As the Taliban swept back to power in Afghanistan, one theme stood out in the western response. What will become of the women and girls, all their achievements, all the dreams they were encouraged to dream? Except that it has rarely been posed as a question. More often it has come in overlapping chains of angry, sometimes tearful, assertions.

Girls’ aspirations had been shattered. They had been betrayed by the west, by the US, by Joe Biden. It was back to medieval confinement. Armed fighters would go door to door, snatching 12-year-olds and/or widows to be raped and/or married under duress. Women who worked would be dismissed and forced to stay at home. Women MPs, lawyers, doctors, teachers, judges – they would all be summarily dispensed with, schools for girls would be shut. Campaigners would be silenced in whatever brutal way could be found. All the progress made over the past 20 years would be lost. If anyone merited an early place on an evacuation plane, the message went, women and girls should be first.
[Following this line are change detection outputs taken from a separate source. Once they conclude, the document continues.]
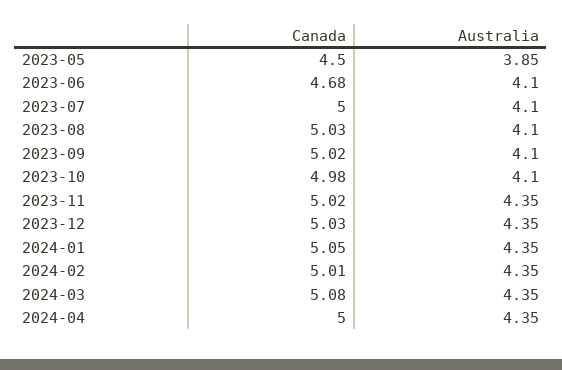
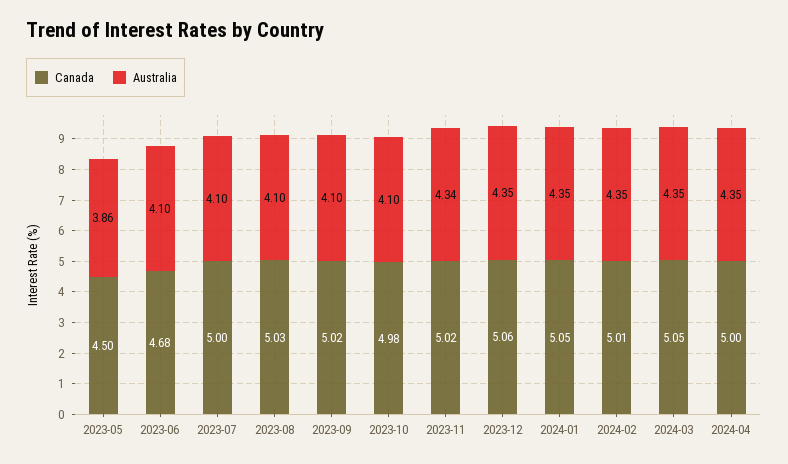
  {
    "Canada": {
      "2023-05": 4.5,
      "2023-06": 4.68,
      "2023-07": 5,
      "2023-08": 5.03,
      "2023-09": 5.02,
      "2023-10": 4.98,
      "2023-11": 5.02,
-     "2023-12": 5.03,
+     "2023-12": 5.06,
      "2024-01": 5.05,
      "2024-02": 5.01,
-     "2024-03": 5.08,
+     "2024-03": 5.05,
      "2024-04": 5
    },
    "Australia": {
-     "2023-05": 3.85,
+     "2023-05": 3.86,
      "2023-06": 4.1,
      "2023-07": 4.1,
      "2023-08": 4.1,
      "2023-09": 4.1,
      "2023-10": 4.1,
-     "2023-11": 4.35,
+     "2023-11": 4.34,
      "2023-12": 4.35,
      "2024-01": 4.35,
      "2024-02": 4.35,
      "2024-03": 4.35,
      "2024-04": 4.35
    }
  }

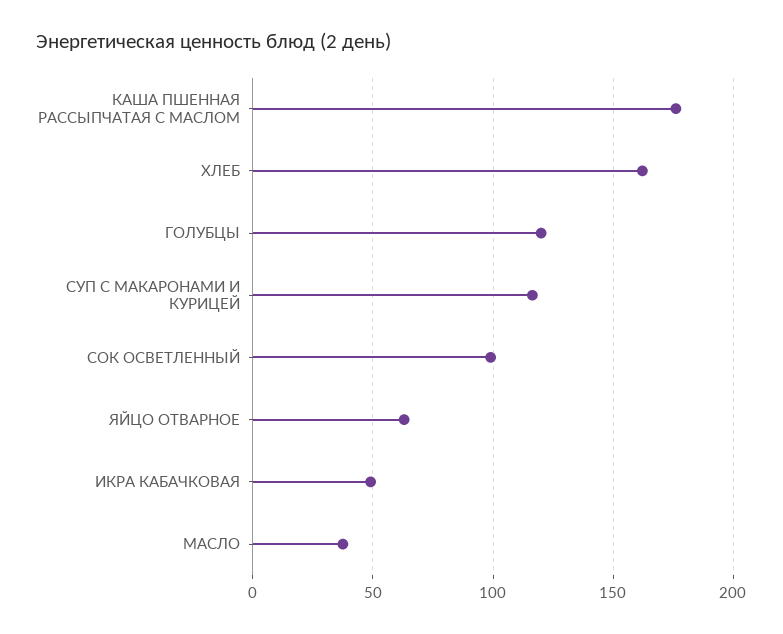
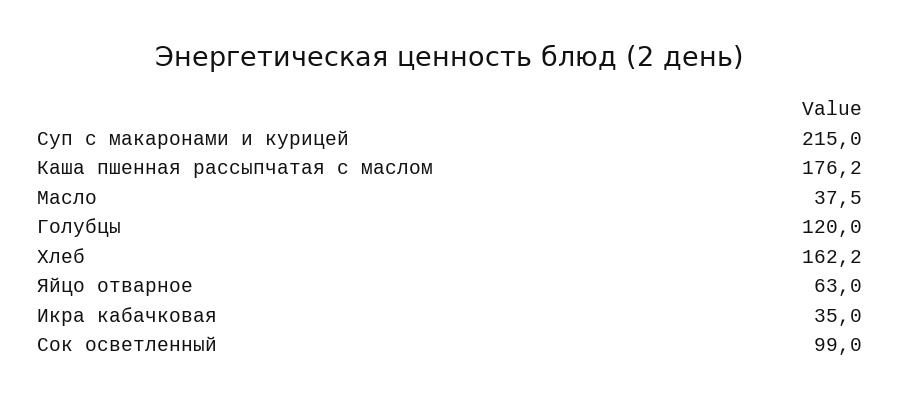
  {
    "КАША ПШЕННАЯ РАССЫПЧАТАЯ С МАСЛОМ": 176.2,
    "ХЛЕБ": 162.2,
    "ГОЛУБЦЫ": 120,
-   "СУП С МАКАРОНАМИ И КУРИЦЕЙ": 115,
+   "СУП С МАКАРОНАМИ И КУРИЦЕЙ": 215,
    "СОК ОСВЕТЛЕННЫЙ": 99,
    "ЯЙЦО ОТВАРНОЕ": 63,
-   "ИКРА КАБАЧКОВАЯ": 50,
+   "ИКРА КАБАЧКОВАЯ": 35,
    "МАСЛО": 37.5
  }

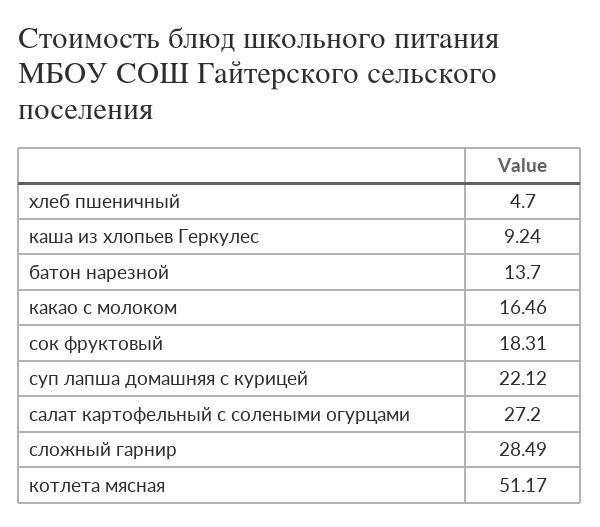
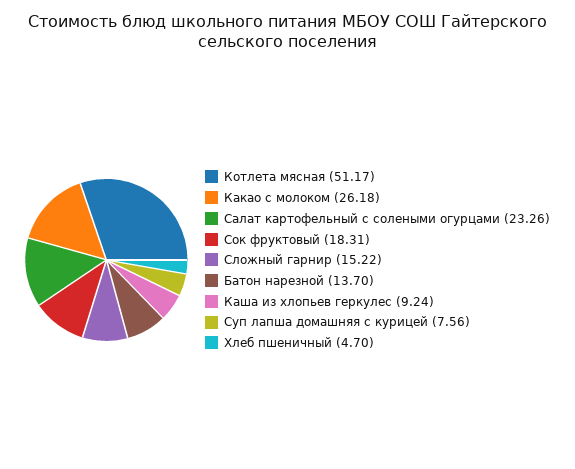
  {
    "хлеб пшеничный": 4.7,
    "каша из хлопьев Геркулес": 9.24,
    "батон нарезной": 13.7,
-   "какао с молоком": 16.46,
+   "какао с молоком": 26.18,
    "сок фруктовый": 18.31,
-   "суп лапша домашняя с курицей": 22.12,
+   "суп лапша домашняя с курицей": 7.56,
-   "салат картофельный с солеными огурцами": 27.2,
+   "салат картофельный с солеными огурцами": 23.26,
-   "сложный гарнир": 28.49,
+   "сложный гарнир": 15.22,
    "котлета мясная": 51.17
  }

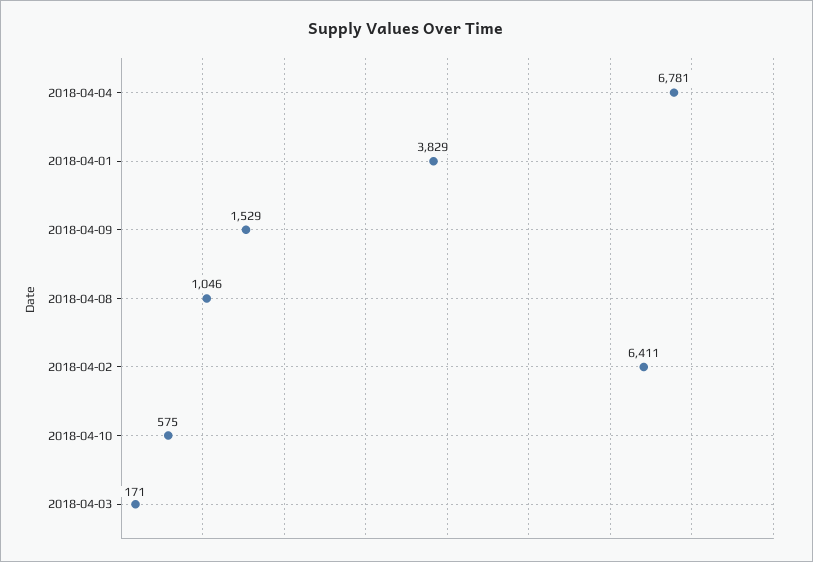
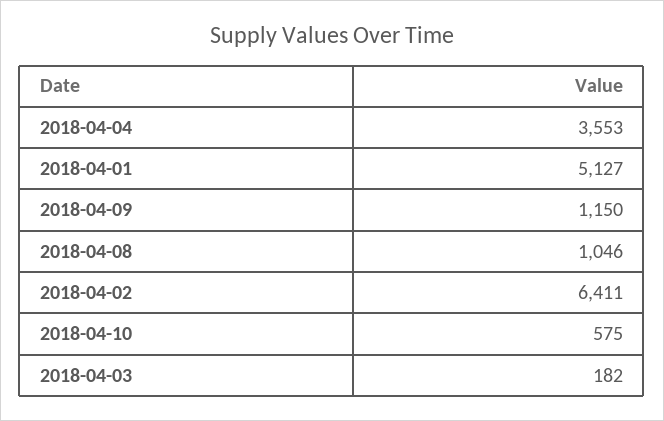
  {
-   "2018-04-04": 6781,
+   "2018-04-04": 3553,
-   "2018-04-01": 3829,
+   "2018-04-01": 5127,
-   "2018-04-09": 1529,
+   "2018-04-09": 1150,
    "2018-04-08": 1046,
    "2018-04-02": 6411,
    "2018-04-10": 575,
-   "2018-04-03": 171
+   "2018-04-03": 182
  }

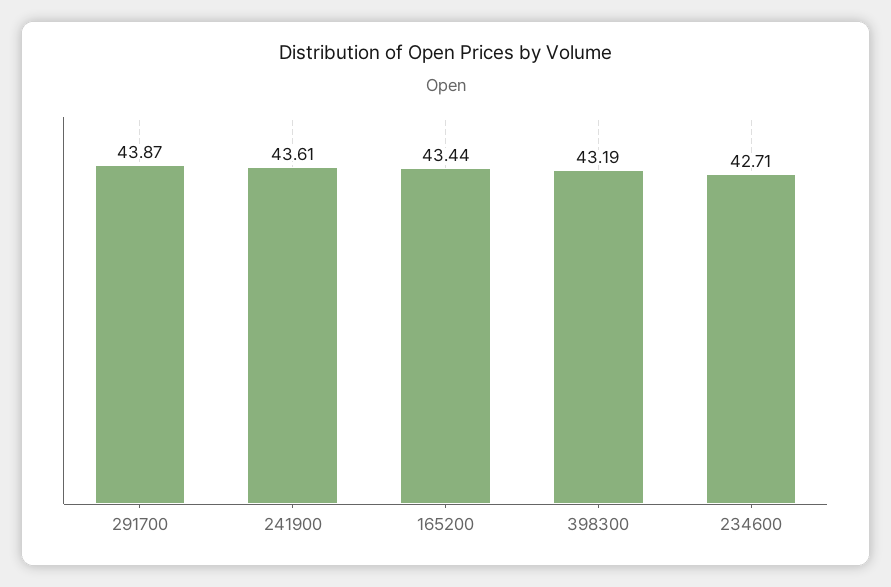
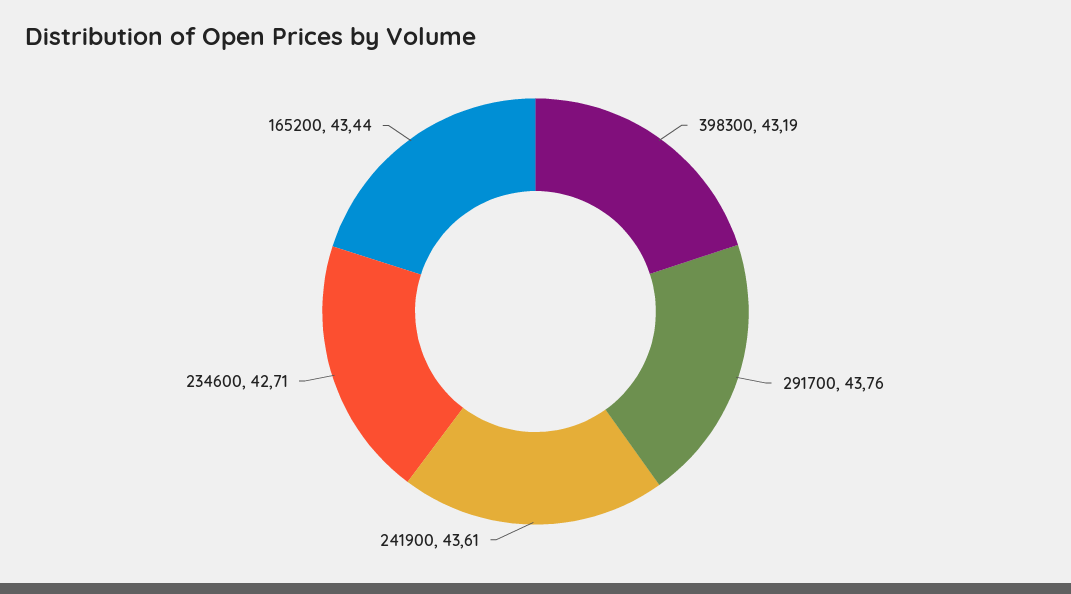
  {
-   "291700": 43.87,
+   "291700": 43.76,
    "241900": 43.61,
    "165200": 43.44,
    "398300": 43.19,
    "234600": 42.71
  }

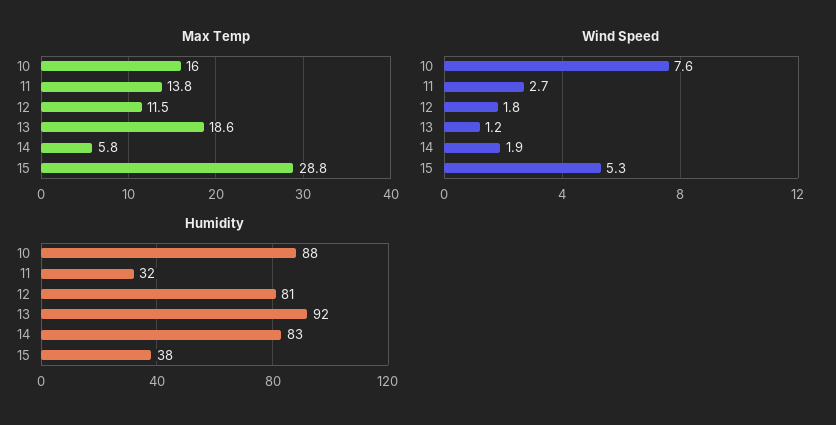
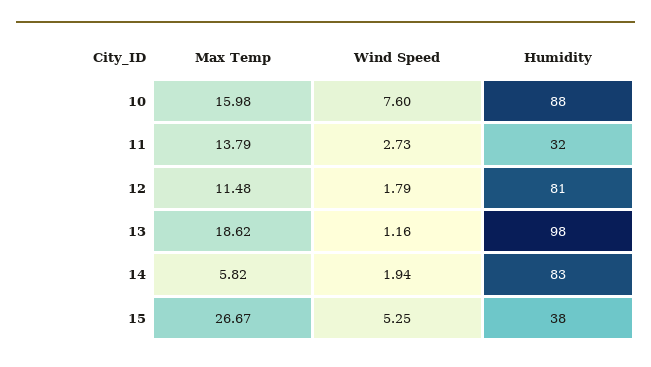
  {
    "Max Temp": {
      "10": 15.98,
      "11": 13.79,
      "12": 11.48,
      "13": 18.62,
      "14": 5.82,
-     "15": 28.8
+     "15": 26.67
    },
    "Wind Speed": {
      "10": 7.6,
      "11": 2.73,
      "12": 1.79,
      "13": 1.16,
      "14": 1.94,
      "15": 5.25
    },
    "Humidity": {
      "10": 88,
      "11": 32,
      "12": 81,
-     "13": 92,
+     "13": 98,
      "14": 83,
      "15": 38
    }
  }

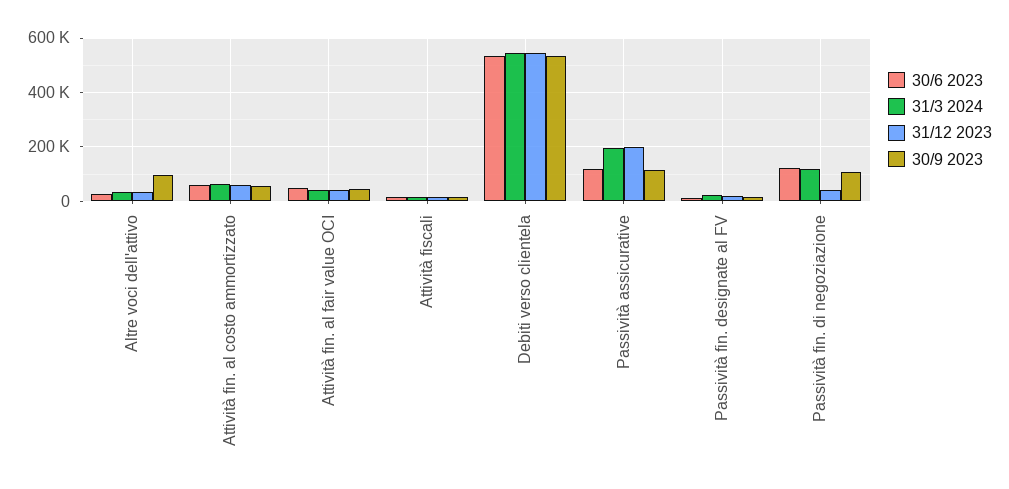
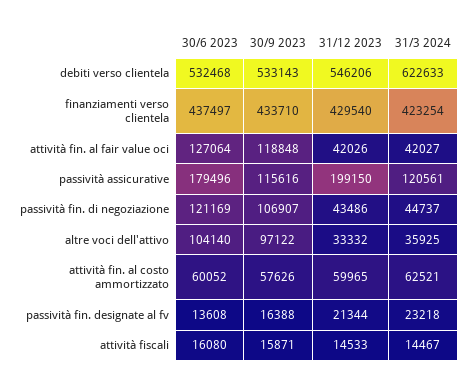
  {
    "30/6 2023": {
-     "Altre voci dell'attivo": 25000,
+     "Altre voci dell'attivo": 104140,
      "Attività fin. al costo ammortizzato": 60052,
-     "Attività fin. al fair value OCI": 50000,
+     "Attività fin. al fair value OCI": 127064,
      "Attività fiscali": 16080,
      "Debiti verso clientela": 532468,
-     "Passività assicurative": 125000,
+     "Passività assicurative": 179496,
      "Passività fin. designate al FV": 13608,
-     "Passività fin. di negoziazione": 121169
+     "Passività fin. di negoziazione": 121169,
+     "finanziamenti verso clientela": 437497
    },
    "31/3 2024": {
      "Altre voci dell'attivo": 35925,
      "Attività fin. al costo ammortizzato": 62521,
      "Attività fin. al fair value OCI": 42027,
      "Attività fiscali": 14467,
-     "Debiti verso clientela": 550000,
+     "Debiti verso clientela": 622633,
-     "Passività assicurative": 200000,
+     "Passività assicurative": 120561,
      "Passività fin. designate al FV": 23218,
-     "Passività fin. di negoziazione": 125000
+     "Passività fin. di negoziazione": 44737,
+     "finanziamenti verso clientela": 423254
    },
    "31/12 2023": {
      "Altre voci dell'attivo": 33332,
      "Attività fin. al costo ammortizzato": 59965,
      "Attività fin. al fair value OCI": 42026,
      "Attività fiscali": 14533,
      "Debiti verso clientela": 546206,
      "Passività assicurative": 199150,
      "Passività fin. designate al FV": 21344,
-     "Passività fin. di negoziazione": 43486
+     "Passività fin. di negoziazione": 43486,
+     "finanziamenti verso clientela": 429540
    },
    "30/9 2023": {
      "Altre voci dell'attivo": 97122,
      "Attività fin. al costo ammortizzato": 57626,
-     "Attività fin. al fair value OCI": 50000,
+     "Attività fin. al fair value OCI": 118848,
      "Attività fiscali": 15871,
      "Debiti verso clientela": 533143,
      "Passività assicurative": 115616,
      "Passività fin. designate al FV": 16388,
-     "Passività fin. di negoziazione": 106907
+     "Passività fin. di negoziazione": 106907,
+     "finanziamenti verso clientela": 433710
    }
  }

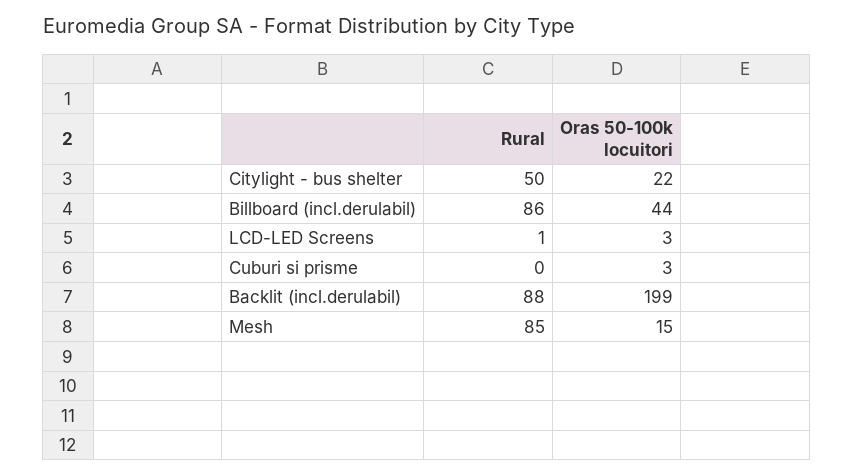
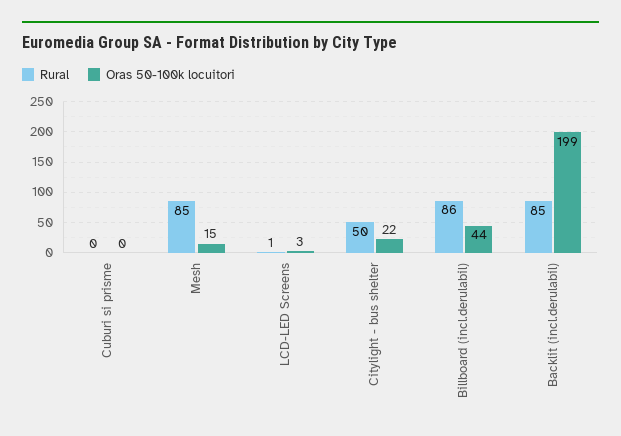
  {
    "Rural": {
      "Citylight - bus shelter": 50,
      "Billboard (incl.derulabil)": 86,
      "LCD-LED Screens": 1,
      "Cuburi si prisme": 0,
-     "Backlit (incl.derulabil)": 88,
+     "Backlit (incl.derulabil)": 85,
      "Mesh": 85
    },
    "Oras 50-100k locuitori": {
      "Citylight - bus shelter": 22,
      "Billboard (incl.derulabil)": 44,
      "LCD-LED Screens": 3,
-     "Cuburi si prisme": 3,
+     "Cuburi si prisme": 0,
      "Backlit (incl.derulabil)": 199,
      "Mesh": 15
    }
  }

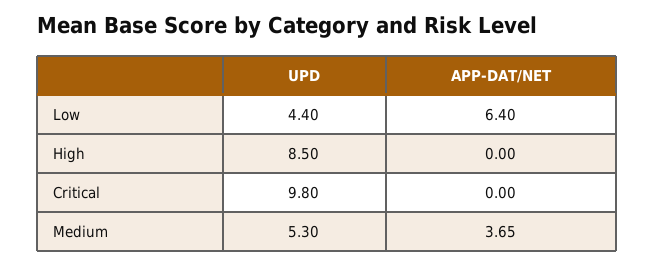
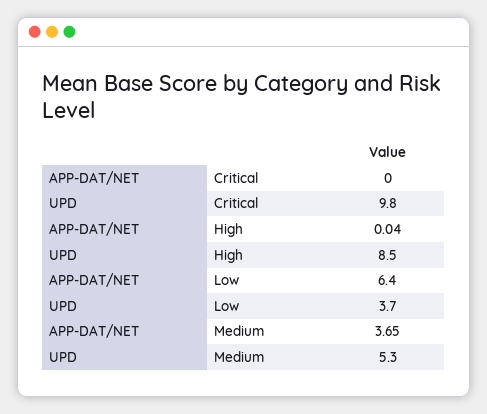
  {
    "UPD": {
-     "Low": 4.4,
+     "Low": 3.7,
      "High": 8.5,
      "Critical": 9.8,
      "Medium": 5.3
    },
    "APP-DAT/NET": {
      "Low": 6.4,
-     "High": 0,
+     "High": 0.04,
      "Critical": 0,
      "Medium": 3.65
    }
  }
At a briefing by the Nato secretary-general, Jens Stoltenberg – a female questioner – wept as she asked how the alliance intended to support Afghan women. In the UK, a petition has been launched, demanding that the UK “step into the breach” to save Afghan women. “This is a real-life Handmaid’s Tale that the west has co-authored,” says the subtitle; “We are about to see a whole generation of Afghan women forced into modern slavery.”